One in 10 journeys should be by bike
A landmark report on the future of cycling in Britain led by Cambridge MP Julian Huppert calls for a national cycling champion to lead a drive for 10 per cent of all journeys in Britain to be by bike by 2025.
More of the transport budget should be spent on supporting cycling, at an initial rate of at least £10 per person per year, increasing as cycle levels increase, says the report by British Parliamentarians.
The report of the influential All-Party Parliamentary Cycling Group inquiry ‘Get Britain Cycling’ also calls for 20mph speed limits to become standard in urban areas and lower speed limits on many rural roads. It also says that all children should be given the chance to learn the skills of road cycling, at primary and secondary school.
Julian Huppert, MP for Cambridge and Co-Chair of the group, said: “This generation of politicians has the chance to be long remembered for having a vision for cycling that includes us all. Put simply, Britain needs to re-learn how to cycle. This report sets out how this can be done.
“Cycling has huge advantages – it is fast, safe, healthy, efficient, reliable, environmentally sound, and fun. We all benefit when people choose to cycle.
“One of the most consistent points made was that lower speed limits reduce the number and severity of collisions for both pedestrians and cyclists – we should heed that advice. It will improve safety and reduce the fear of cycling that too many feel.”
The group’s report, published today (24 April) follows extensive public evidence from over 100 individuals and organisations, including cycling organisations, the Automobile Association, and a wide range of government departments and ministers.
It is both possible and necessary to expand the role of cycling in the nation’s transport and social life, says the group. This will lead to reduced congestion, environmental benefits and healthier citizens.

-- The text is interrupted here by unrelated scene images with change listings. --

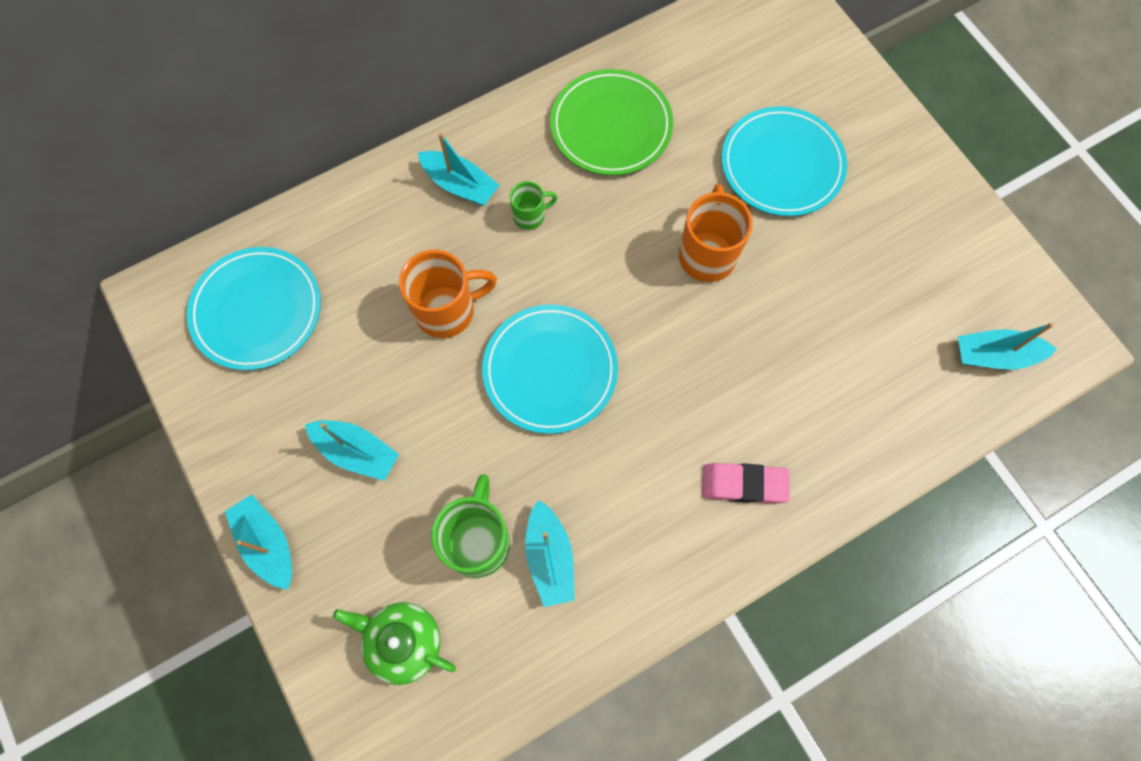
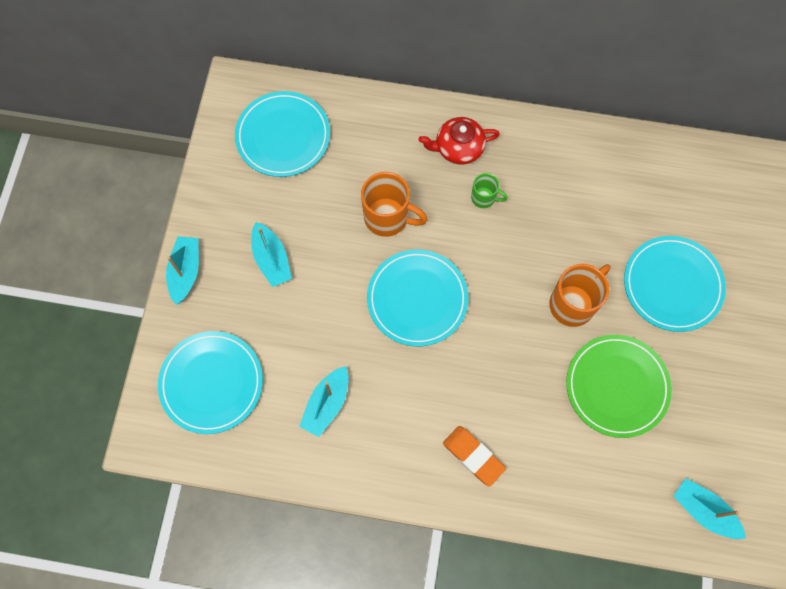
camera: 40 degrees right, 0 degrees up
green teapot [333,602,456,685] -> turquoise plate [158,331,263,434]
turquoise boat [418,132,499,206] -> red teapot [418,117,500,165]
green mug [431,474,510,578] -> none
green plate [550,69,673,176] -> green plate moved to [566,335,672,438]
pink eraser [702,463,790,504] -> orange eraser [443,426,506,487]

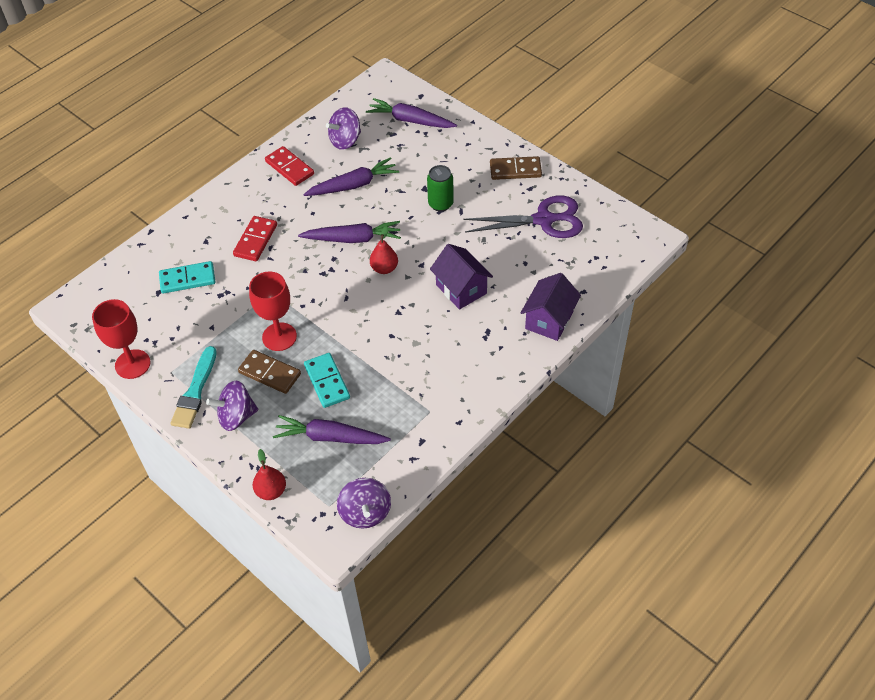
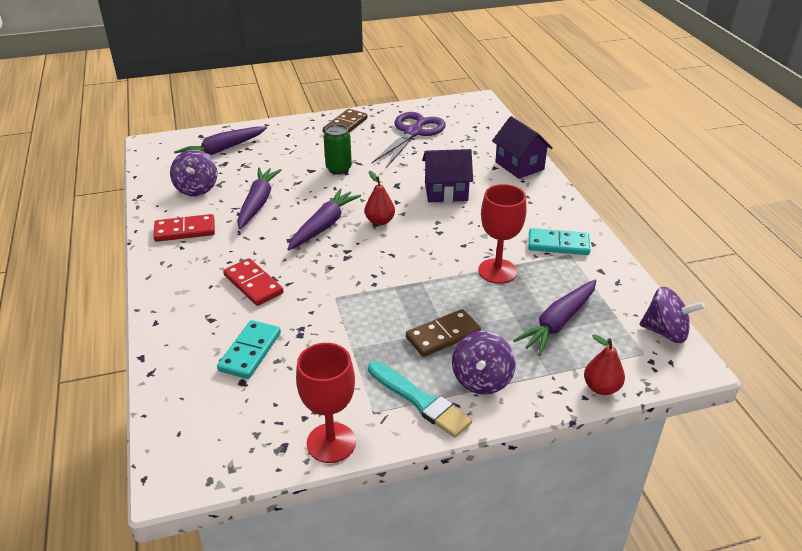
camera: 60 degrees left, 15 degrees down
red goblet [249,271,297,351] -> red goblet moved to [478,184,527,284]
turquoise domino [304,353,350,408] -> turquoise domino moved to [528,228,590,255]

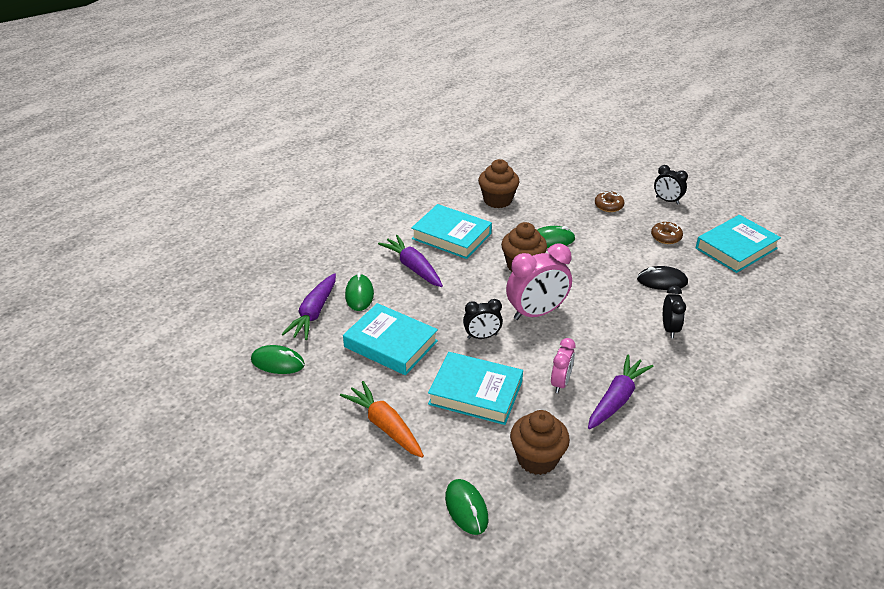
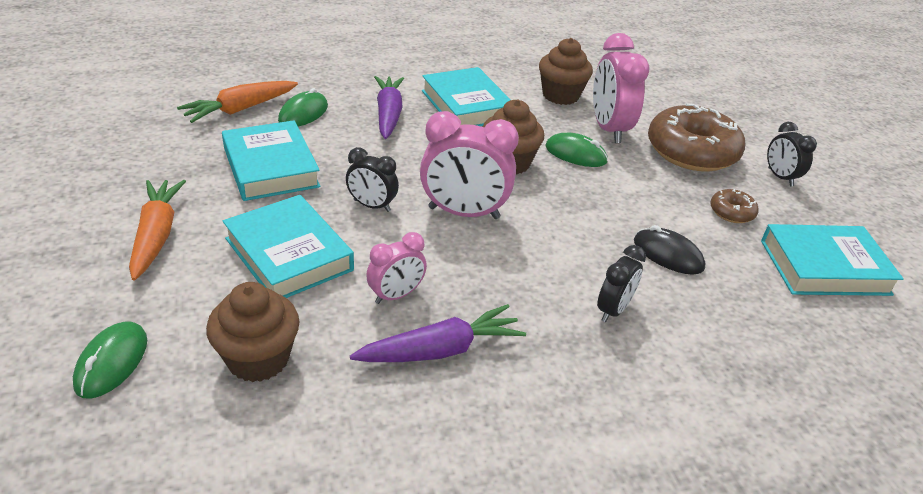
camera: 30 degrees right, 0 degrees up
green mouse [251,345,305,374] -> none
purple carrot [282,273,336,340] -> orange carrot [177,81,298,123]
brown donut [595,191,625,212] -> brown donut [648,103,745,171], size x2.26
none -> pink clock [593,33,649,143]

The aim is increase cycle use from less than 2 per cent of journeys in 2011, to 10 per cent of all journeys in 2025, and 25 per cent by 2050.
For this to happen, leadership is needed right from the top, the MPs and Peers conclude. They call on the Government to appoint a National Cycling Champion to advocate for cycling across all departments and externally.
Key recommendations include:
- More of the transport budget should be spent on supporting cycling, at a rate initially set to at least £10 per person per year, and increasing as cycling levels increase
- Cycling should be considered at an earlier stage in all planning decisions, whether transport schemes or new houses or businesses
- More use should be made of segregated cycle lanes, learning from the Dutch experience
- Urban speed limits should generally be reduced to 20 mph
- Just as children learn to swim at school they should learn to ride a bike
- The Government should produce a detailed cross-departmental Cycling Action Plan, with annual progress reports
The President of the Automobile Association, Edmund King, said “If the recommendations in Get Britain Cycling are followed through it should be the catalyst for change to put cycling on the front foot. The clear vision is to change cycling from a ‘minority sport’ to a mainstream mode of travel.
“Currently 18 per cent of AA members cycle regularly but if these recommendations become reality we could see these numbers double. We now need leadership to match this vision. Drivers and cyclists are often the same people and they should all welcome this report.”
British Cycling’s Chris Boardman said: “‘The benefits of getting more people to cycle in terms of health and improving the places in which we live are clear. We need to be ambitious and set ourselves quantifiable targets to increase the number of people on bikes. Only then will we have a yardstick against which we can measure our every action and policy. This is how we go about winning gold medals at British Cycling because we know it is the only way to be successful.”